Vers minuit seulement, Delestang rentra. Quand on le vit soulever la portière du boudoir, un profond silence se fit, tous les cous s’allongèrent. Mais la portière était retombée, personne ne le suivait. Alors, après une nouvelle attente de quelques secondes, des exclamations partirent :

— Vous êtes seul ?

— Vous ne l’amenez donc pas ?

— Vous avez donc perdu le gros homme en route ?

Et il y eut un soulagement. Delestang expliqua que Rougon, très-fatigué, venait de le quitter au coin de la rue Marbeuf.

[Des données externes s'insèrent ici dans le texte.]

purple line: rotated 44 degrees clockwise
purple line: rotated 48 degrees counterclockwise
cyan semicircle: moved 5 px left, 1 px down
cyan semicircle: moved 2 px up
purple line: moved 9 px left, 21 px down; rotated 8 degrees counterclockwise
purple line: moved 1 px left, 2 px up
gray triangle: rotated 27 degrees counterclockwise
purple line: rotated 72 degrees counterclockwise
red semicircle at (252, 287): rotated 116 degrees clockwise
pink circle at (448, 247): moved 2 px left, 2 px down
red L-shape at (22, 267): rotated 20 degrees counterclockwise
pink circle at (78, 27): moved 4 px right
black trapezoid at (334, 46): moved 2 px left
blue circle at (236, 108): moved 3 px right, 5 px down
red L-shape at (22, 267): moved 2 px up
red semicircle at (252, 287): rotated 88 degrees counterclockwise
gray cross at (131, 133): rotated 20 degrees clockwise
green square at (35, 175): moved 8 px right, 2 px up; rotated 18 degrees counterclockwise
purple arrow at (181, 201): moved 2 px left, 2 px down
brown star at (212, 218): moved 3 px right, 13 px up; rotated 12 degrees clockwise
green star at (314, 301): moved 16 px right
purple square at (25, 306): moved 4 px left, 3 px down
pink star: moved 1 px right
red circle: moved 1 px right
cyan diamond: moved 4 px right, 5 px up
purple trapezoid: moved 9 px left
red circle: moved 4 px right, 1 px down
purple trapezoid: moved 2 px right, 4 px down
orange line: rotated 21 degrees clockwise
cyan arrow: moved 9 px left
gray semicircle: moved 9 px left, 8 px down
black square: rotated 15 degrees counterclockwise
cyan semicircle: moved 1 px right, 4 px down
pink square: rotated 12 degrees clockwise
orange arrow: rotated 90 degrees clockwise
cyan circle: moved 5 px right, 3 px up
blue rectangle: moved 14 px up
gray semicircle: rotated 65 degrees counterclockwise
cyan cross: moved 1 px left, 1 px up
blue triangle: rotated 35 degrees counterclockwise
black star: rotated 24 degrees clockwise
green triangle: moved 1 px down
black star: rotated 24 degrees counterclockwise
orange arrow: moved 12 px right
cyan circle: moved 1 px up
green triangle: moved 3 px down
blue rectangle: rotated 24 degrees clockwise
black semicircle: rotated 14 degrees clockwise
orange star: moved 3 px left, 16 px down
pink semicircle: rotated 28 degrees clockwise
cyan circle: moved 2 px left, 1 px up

— Il a bien fait, dit Clorinde en se couchant tout à fait sur le lit. Il est si peu amusant !

Ce fut le signal d’un nouveau déchaînement de plaintes et d’accusations. Delestang protestait, lançait des : Permettez ! permettez ! Il affectait d’ordinaire de défendre Rougon. Quand on le laissa parler, il dit d’une voix mesurée :

— Sans doute il aurait pu mieux agir envers certains de ses amis. Mais il n’en reste pas moins une grande intelligence… Quant à moi, je lui serai éternellement reconnaissant…

— Reconnaissant de quoi ? cria M. Kahn courroucé.